▼

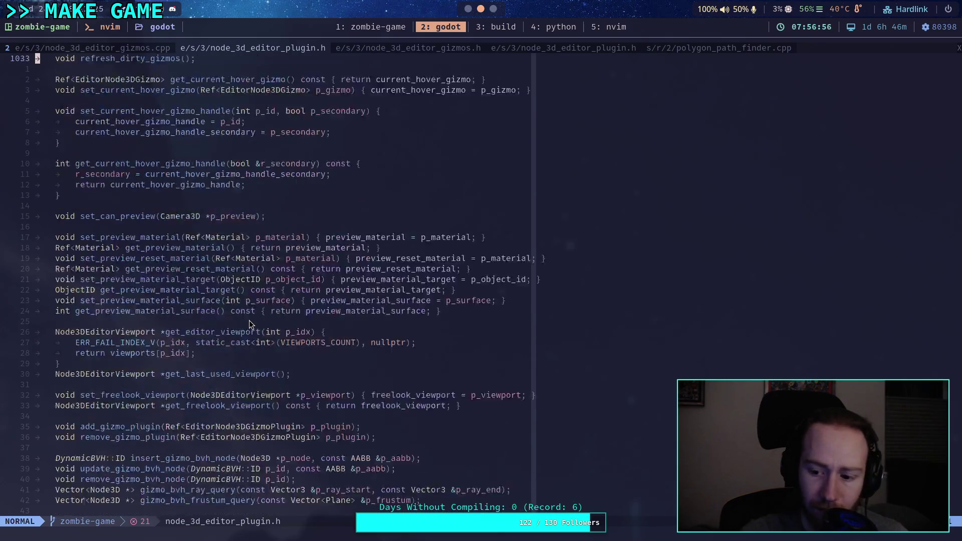
scroll(249, 321, down, 5)
scroll(249, 321, up, 5)
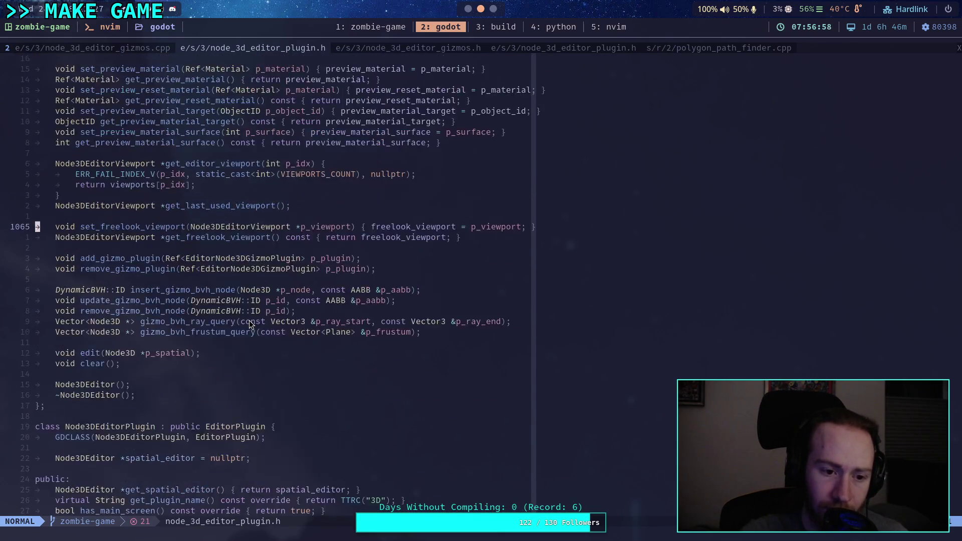
scroll(248, 320, up, 5)
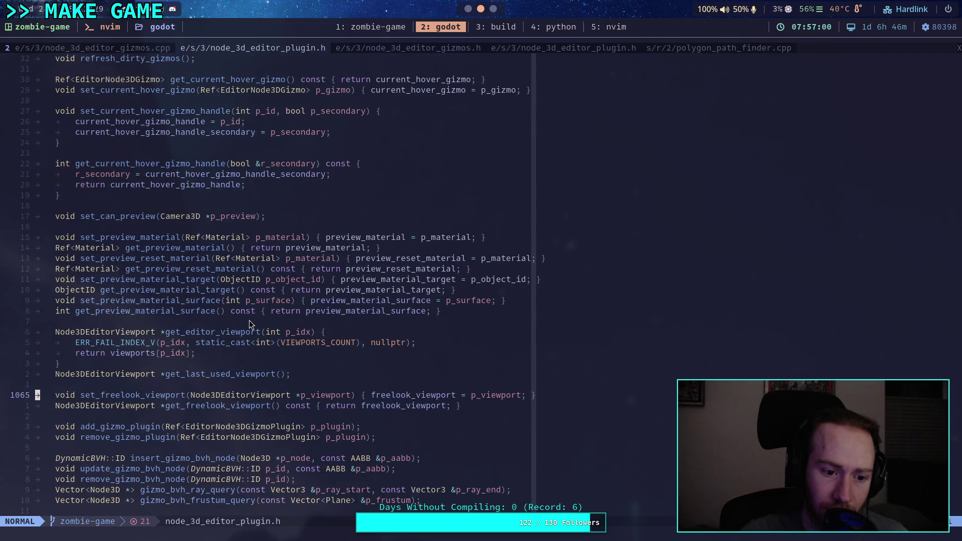
scroll(248, 320, down, 9)
scroll(248, 320, down, 15)
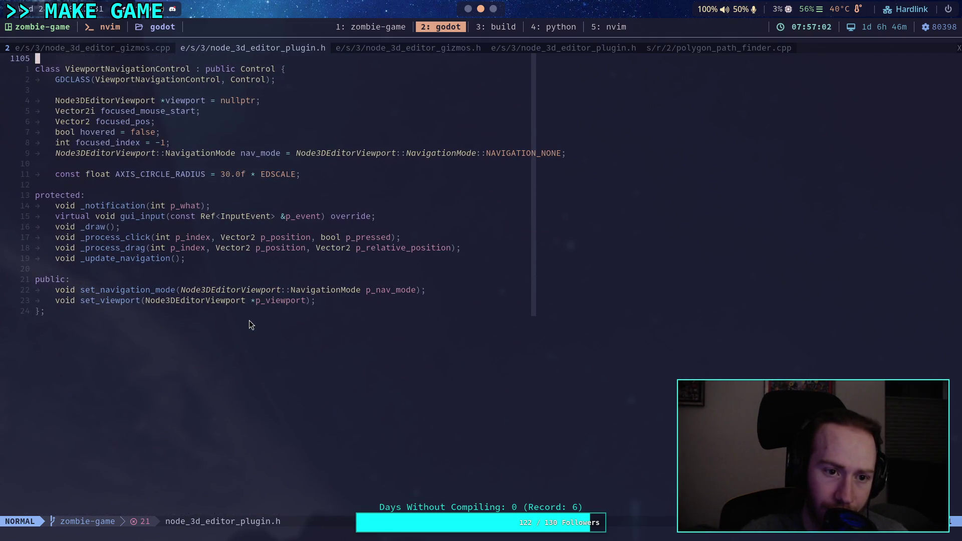
Step: Skim the node_3d_editor_gizmos.h buffer, then switch to node_3d_editor_gizmos.cpp
click(386, 47)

▲

About this exercise: Go line by line through the data and copy any that contain "scroll".

Output for this exercise:
scroll(249, 321, down, 5)
scroll(249, 321, up, 5)
scroll(248, 320, up, 5)
scroll(248, 320, down, 9)
scroll(248, 320, down, 15)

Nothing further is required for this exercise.